* **YOUR INSTRUCTIONS**
Extend the forum thread about choosing between macros and functions, picking up right after its last sentence.

EXCERPTED TEXT section start

Not wasteful at all. The stuff I posted is likely to be extremely
fast, and you also don't have to create functions all the time; you
can save the function away somewhere and re-use it, as long as the
general structure of the sorted stuff remains the same.
Zach
On Aug 21, 3:13 am, Zach Beane <····@xach.com> wrote:
> "Erik R." <·············@gmail.com> writes:
> > On Aug 20, 11:58 pm, Zach Beane <····@xach.com> wrote:
> >> No reason to make it a macro, though.
>
> >> Zach
>
> > I couldn't figure out how as a function, since my recursive call would
> > have to create a new function, which seemed wasteful. But then I'm
> > coming from a Java background where construction of objects is
> > wasteful. Maybe making new functions at runtime is not?
>
> Not wasteful at all. The stuff I posted is likely to be extremely
> fast, and you also don't have to create functions all the time; you
> can save the function away somewhere and re-use it, as long as the
> general structure of the sorted stuff remains the same.
>
> Zach
Okay, here's another question. Is there any compelling reason to
change from my working version using a macro, that expands out the
cond/let tree, to use functions? I might do it just for practice, but
I'm curious to know where the consensus on Good Efficient Coding lies
on matters like this.
Erik
"Erik R." <·············@gmail.com> writes:
> Okay, here's another question. Is there any compelling reason to
> change from my working version using a macro, that expands out the
> cond/let tree, to use functions? I might do it just for practice, but
> I'm curious to know where the consensus on Good Efficient Coding lies
> on matters like this.
Macros can't be funcalled or applied. That means they can't easily
participate in higher-order operations that involve passing around a
function object.
When a macro is redefined, compiled callers must be recompiled.

EXCERPTED TEXT section end
GIVEN DATA section start

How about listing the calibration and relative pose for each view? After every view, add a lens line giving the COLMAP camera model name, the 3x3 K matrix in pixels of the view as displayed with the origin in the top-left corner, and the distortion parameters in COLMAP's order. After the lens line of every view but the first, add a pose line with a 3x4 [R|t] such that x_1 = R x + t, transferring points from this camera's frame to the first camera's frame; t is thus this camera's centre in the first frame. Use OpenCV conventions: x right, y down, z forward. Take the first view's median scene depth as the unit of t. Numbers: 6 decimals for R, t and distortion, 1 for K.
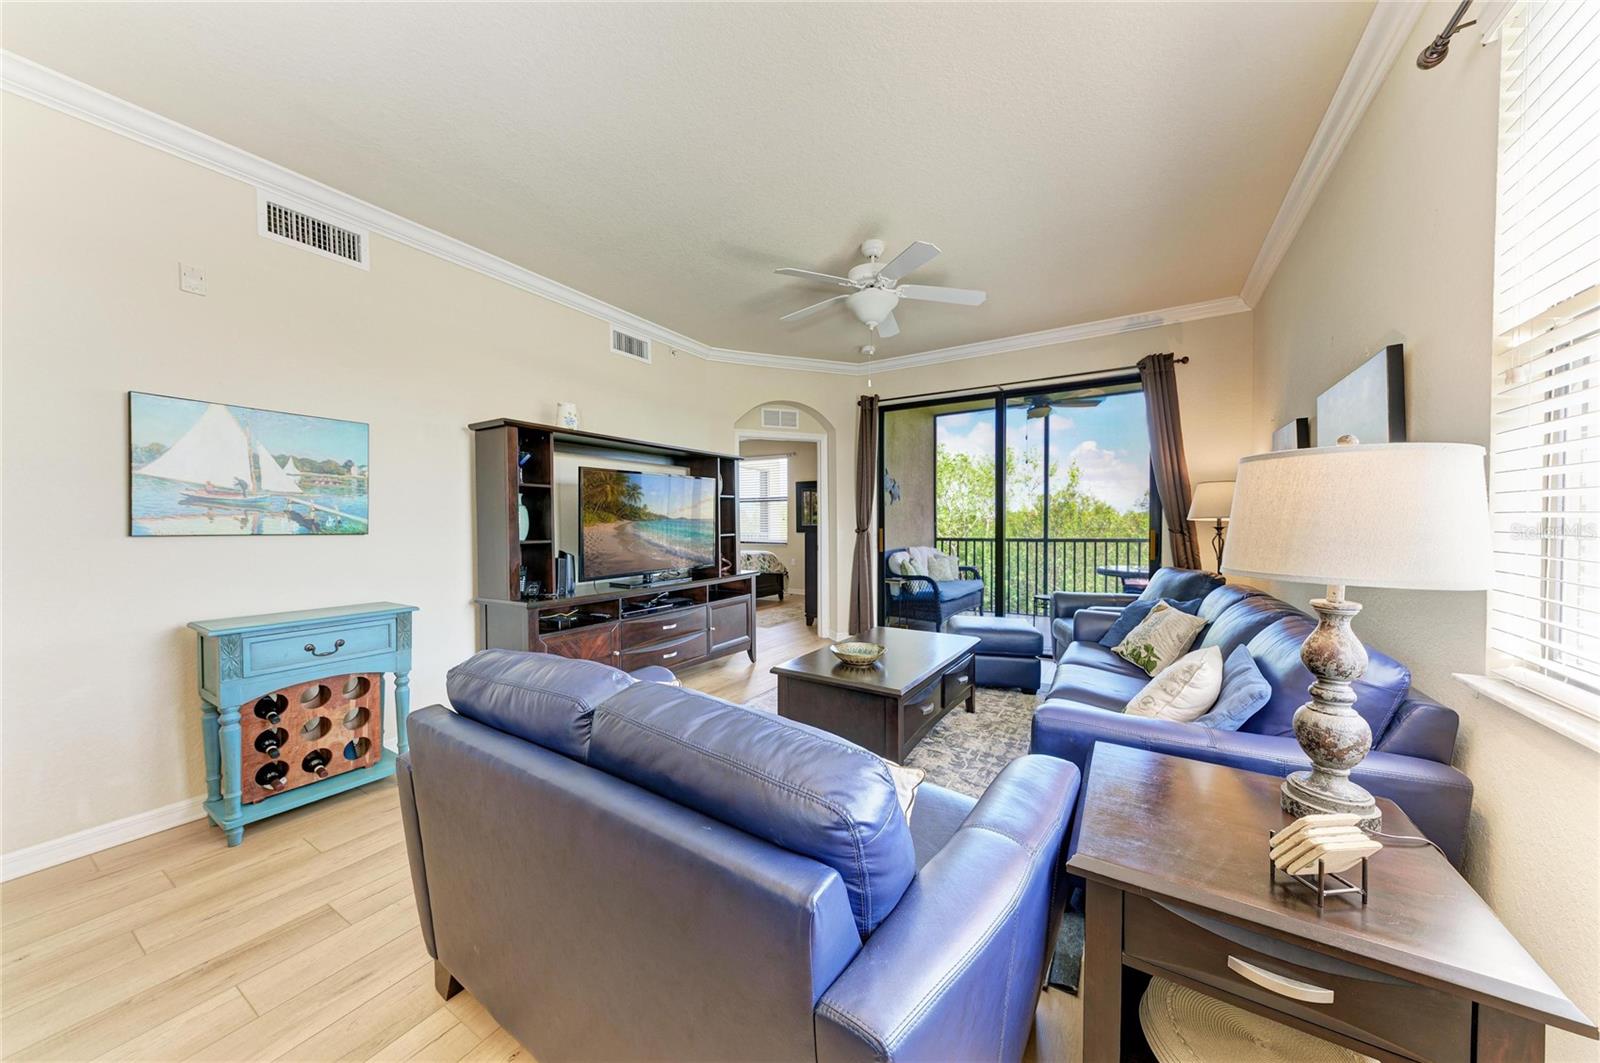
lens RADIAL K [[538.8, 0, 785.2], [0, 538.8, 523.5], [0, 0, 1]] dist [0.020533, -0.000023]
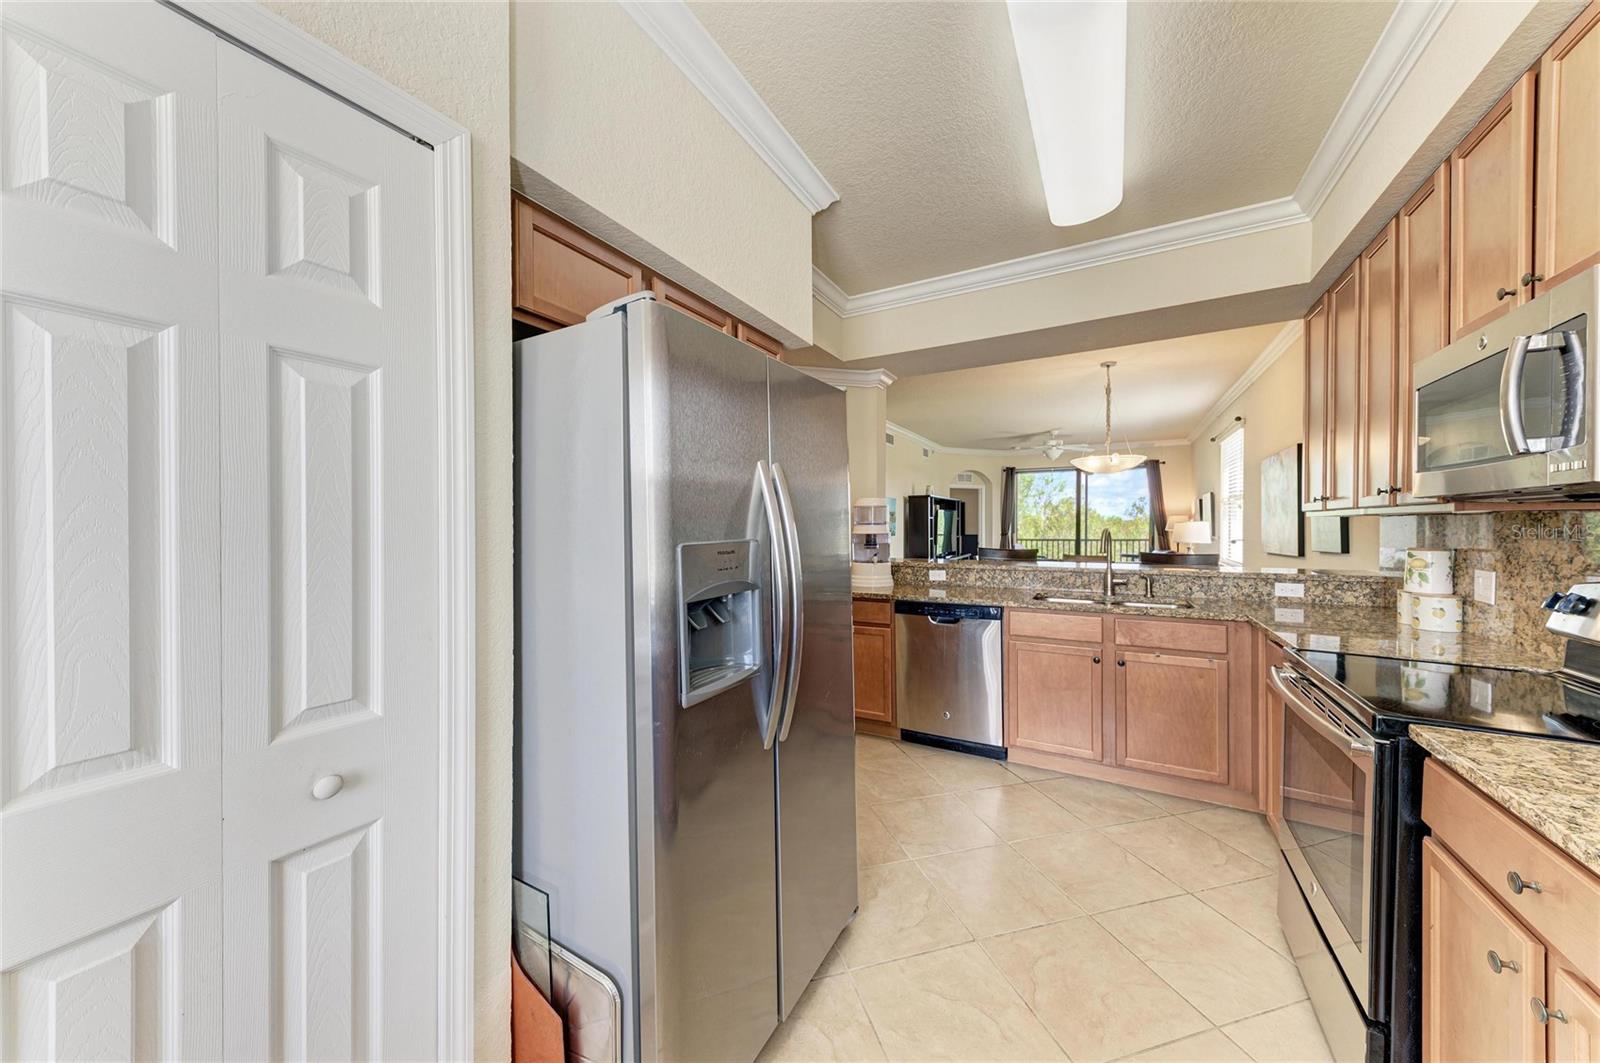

GIVEN DATA section end

* **RESULT FOR THIS EXERCISE**
Macros can't be traced.
There are some really stellar ways to use macros; see
http://groups.google.com/group/comp.lang.lisp/msg/2ff89986ee77f639
or
http://groups.google.com/group/comp.lang.lisp/msg/86cf454beb8a42f9
for a couple examples. But I think Norvig really nails it with his
"Lessons of PAIP" at http://norvig.com/Lisp-retro.html , particularly
with:
1. Use anonymous functions. [p. 20]
2. Create new functions (closures) at run time. [p. 22]
3. Use the most natural notation available to solve a problem. [p. 42]
6. Use macros (if really necessary). [p. 66]
52. A word to the wise: don't get carried away with macros [p. 855].
Zach
"Erik R." <·············@gmail.com> writes:
> I've got two different "enumeration" types that have natural
> ordering. They are not just numbers and letters, but for the sake
> of this question, they will be. So I have:
>
> (defvar *numbers* '(1 2 3 4 5 6 7))
> (defvar *letters* '(a b c d e f))
It seems to me that you contradict yourself here, somehow: if your
types have natural ordering, why do you have these lists whose only
purpose seems to be to provide ordering? (Although these particular
lists in effect duplicate "<" and "string<".)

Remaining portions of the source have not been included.